Differential Diagnosis
Myasthenia gravis (MG) classically has a remitting relapsing course predominantly confined to ocular as well as bulbar muscles and to a lesser extent proximal extremity musculature. MG is typified by fluctuating, rarely acute weakness with a very definitive diurnal variation (see Chapter 73).
Glycogen and Lipid Storage Disorders
Clinical Vignette
Comment: This is a classic example of muscle phosphorylase deficiency (Fig. 75-3) with onset in adolescence when individuals for the first time have the muscle power to allow them to stress their metabolic system to the point of actual muscle necrosis and subsequent myoglobinuria, the feature that most commonly brings them to medical attention.
Glycogen storage disorders (GSDs) are very uncommon clinical entities. The classic picture is one of exercise-induced painful muscle cramps, associated with myoglobinuria. The concomitant laboratory documentation of profound elevated serum CK levels and myoglobinuria strongly implicates either a carbohydrate or lipid enzymatic deficiency of inborn metabolism (Fig. 75-4; Table 75-3). Very rarely prolonged use of one extremity, in isolation, will uncover the presence of a previously unsuspected glycogen storage disease (GSD). Muscle phosphorylase deficiency, an inborn error of glycogen metabolism, is the most common of these GSD myopathies.

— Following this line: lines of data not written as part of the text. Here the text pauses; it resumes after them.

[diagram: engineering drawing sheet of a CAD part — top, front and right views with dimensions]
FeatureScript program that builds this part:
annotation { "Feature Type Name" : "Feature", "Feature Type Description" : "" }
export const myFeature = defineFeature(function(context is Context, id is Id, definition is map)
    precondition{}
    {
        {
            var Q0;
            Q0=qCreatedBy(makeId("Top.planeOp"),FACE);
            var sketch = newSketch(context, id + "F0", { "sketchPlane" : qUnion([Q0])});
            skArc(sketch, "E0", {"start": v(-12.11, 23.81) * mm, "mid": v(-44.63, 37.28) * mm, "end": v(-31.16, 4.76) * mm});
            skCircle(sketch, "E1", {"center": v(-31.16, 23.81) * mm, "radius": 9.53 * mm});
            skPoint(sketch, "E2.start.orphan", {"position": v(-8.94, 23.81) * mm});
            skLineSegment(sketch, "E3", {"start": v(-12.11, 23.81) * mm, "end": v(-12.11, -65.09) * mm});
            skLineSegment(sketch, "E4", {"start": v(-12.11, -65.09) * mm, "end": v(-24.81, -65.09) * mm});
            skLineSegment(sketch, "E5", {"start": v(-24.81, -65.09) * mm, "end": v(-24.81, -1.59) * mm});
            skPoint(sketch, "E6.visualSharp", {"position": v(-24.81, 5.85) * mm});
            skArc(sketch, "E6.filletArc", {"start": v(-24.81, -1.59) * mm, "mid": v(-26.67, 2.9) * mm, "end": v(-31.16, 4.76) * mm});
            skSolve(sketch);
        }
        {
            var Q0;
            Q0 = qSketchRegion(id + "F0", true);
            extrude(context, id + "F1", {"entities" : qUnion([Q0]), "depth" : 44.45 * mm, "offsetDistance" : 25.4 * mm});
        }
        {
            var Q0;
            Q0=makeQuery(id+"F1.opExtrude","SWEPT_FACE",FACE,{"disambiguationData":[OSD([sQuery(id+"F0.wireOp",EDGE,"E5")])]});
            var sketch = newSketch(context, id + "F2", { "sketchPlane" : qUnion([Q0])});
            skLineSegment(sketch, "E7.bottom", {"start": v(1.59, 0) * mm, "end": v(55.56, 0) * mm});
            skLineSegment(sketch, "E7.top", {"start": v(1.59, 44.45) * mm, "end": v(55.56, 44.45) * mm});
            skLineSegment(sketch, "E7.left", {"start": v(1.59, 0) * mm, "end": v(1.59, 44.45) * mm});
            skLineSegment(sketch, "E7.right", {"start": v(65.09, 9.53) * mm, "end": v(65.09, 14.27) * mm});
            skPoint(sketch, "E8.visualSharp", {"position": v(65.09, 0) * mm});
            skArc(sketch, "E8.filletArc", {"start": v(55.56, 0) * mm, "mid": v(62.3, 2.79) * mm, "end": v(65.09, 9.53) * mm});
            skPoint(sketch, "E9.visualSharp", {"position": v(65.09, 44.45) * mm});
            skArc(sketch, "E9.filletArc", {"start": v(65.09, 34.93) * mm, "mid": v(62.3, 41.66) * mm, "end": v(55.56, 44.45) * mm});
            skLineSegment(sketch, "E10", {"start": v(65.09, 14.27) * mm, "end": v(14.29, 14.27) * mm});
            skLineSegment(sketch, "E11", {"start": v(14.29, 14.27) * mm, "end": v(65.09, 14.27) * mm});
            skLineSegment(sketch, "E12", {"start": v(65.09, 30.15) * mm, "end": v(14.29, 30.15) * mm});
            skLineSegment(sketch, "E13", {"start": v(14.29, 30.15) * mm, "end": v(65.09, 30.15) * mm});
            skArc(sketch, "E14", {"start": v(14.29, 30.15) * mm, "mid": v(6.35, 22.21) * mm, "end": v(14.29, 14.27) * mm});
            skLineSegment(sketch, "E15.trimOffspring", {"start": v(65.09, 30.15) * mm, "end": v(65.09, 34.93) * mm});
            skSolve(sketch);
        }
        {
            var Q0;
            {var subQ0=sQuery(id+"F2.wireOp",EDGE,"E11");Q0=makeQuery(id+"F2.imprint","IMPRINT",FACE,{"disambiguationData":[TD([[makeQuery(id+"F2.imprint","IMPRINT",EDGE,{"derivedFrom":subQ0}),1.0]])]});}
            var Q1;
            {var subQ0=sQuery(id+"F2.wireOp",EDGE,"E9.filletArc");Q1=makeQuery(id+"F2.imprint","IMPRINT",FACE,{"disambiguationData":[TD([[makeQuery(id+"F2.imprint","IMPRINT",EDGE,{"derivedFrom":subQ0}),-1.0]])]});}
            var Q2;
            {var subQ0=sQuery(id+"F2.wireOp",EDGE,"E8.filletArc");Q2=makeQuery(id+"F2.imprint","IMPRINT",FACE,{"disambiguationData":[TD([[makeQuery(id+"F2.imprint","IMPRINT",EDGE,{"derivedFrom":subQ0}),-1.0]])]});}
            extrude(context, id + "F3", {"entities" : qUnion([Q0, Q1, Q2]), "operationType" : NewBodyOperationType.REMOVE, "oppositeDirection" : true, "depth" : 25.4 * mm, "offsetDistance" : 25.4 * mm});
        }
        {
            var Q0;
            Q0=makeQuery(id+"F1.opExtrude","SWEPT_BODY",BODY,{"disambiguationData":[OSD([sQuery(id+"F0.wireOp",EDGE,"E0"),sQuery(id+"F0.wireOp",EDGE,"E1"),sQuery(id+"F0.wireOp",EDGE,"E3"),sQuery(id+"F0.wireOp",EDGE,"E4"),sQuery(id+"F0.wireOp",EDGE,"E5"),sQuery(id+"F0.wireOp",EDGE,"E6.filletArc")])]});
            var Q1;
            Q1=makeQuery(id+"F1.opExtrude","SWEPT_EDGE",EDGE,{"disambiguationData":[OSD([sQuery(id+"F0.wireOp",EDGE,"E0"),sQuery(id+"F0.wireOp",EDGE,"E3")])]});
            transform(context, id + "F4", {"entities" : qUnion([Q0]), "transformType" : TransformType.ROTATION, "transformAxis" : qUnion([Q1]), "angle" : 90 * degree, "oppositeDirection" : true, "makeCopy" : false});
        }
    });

Glycogenoses | Respiratory Chain Defects | Lipid Metabolism Disorders |
---|---|---|
Myophosphorylase deficiency (McArdle disease)—Type V | Complex 1 deficiency | Carnitine deficiency |
Phosphofructokinase deficiency (Tauri disease)—Type VII | Coenzyme Q10 deficiency | Carnitine palmitoyltransferase deficiency |
Phosphorylase B kinase deficiency—Type VIII | Complex III deficiency | Very long chain, long chain, medium chain, or short chain acyl CoA dehydrogenase deficiency |
Phosphoglycerate kinase deficiency—Type IX | Complex IV deficiency | 3-Hydroxy Acyl-CoA dehydrogenase deficiency protein deficiency |
Phosphoglycerate mutase deficiency—Type X | Complex V deficiency | Glutaric aciduria type II (electron-transferring flavoprotein and CoQ oxidoreductase deficiencies) |
Lactate dehydrogenase deficiency—Type XI | Combination of I to V | Neutral lipid storage disease with myopathy; neutral lipid storage disease with ichthyosis |
Beta enolase deficiency—Type XII |
Pathophysiology
Skeletal muscle function is extremely energy dependent. Normal muscle metabolism requires the presence of both circulating glucose and free fatty acids (Figs. 75-5 and 75-6). At rest, muscles use fatty acids for basal metabolic demands. When one first begins to vigorously exercise, usually within the first 10 minutes, the glycolysis of glycogen, already stored within muscle tissues, is the primary energy source as its breakdown produces glucose but for a relatively short time period. However, when the vigorous exercise is prolonged past these first few minutes, the body shifts to anaerobic glycolysis. This is manifested clinically by the second wind phenomenon. Here lipid stores, in the form of free fatty acids, are mobilized as the primary source of energy. Effective glycolysis is blocked in the various muscle glycogenoses. This essentially deprives muscle of the initial need for glucose, and consequently an accumulation of underutilized glycogen occurs within muscle. In essence, that is, these muscles are inappropriately stressed by what for most healthy persons is no more than strenuous exercise.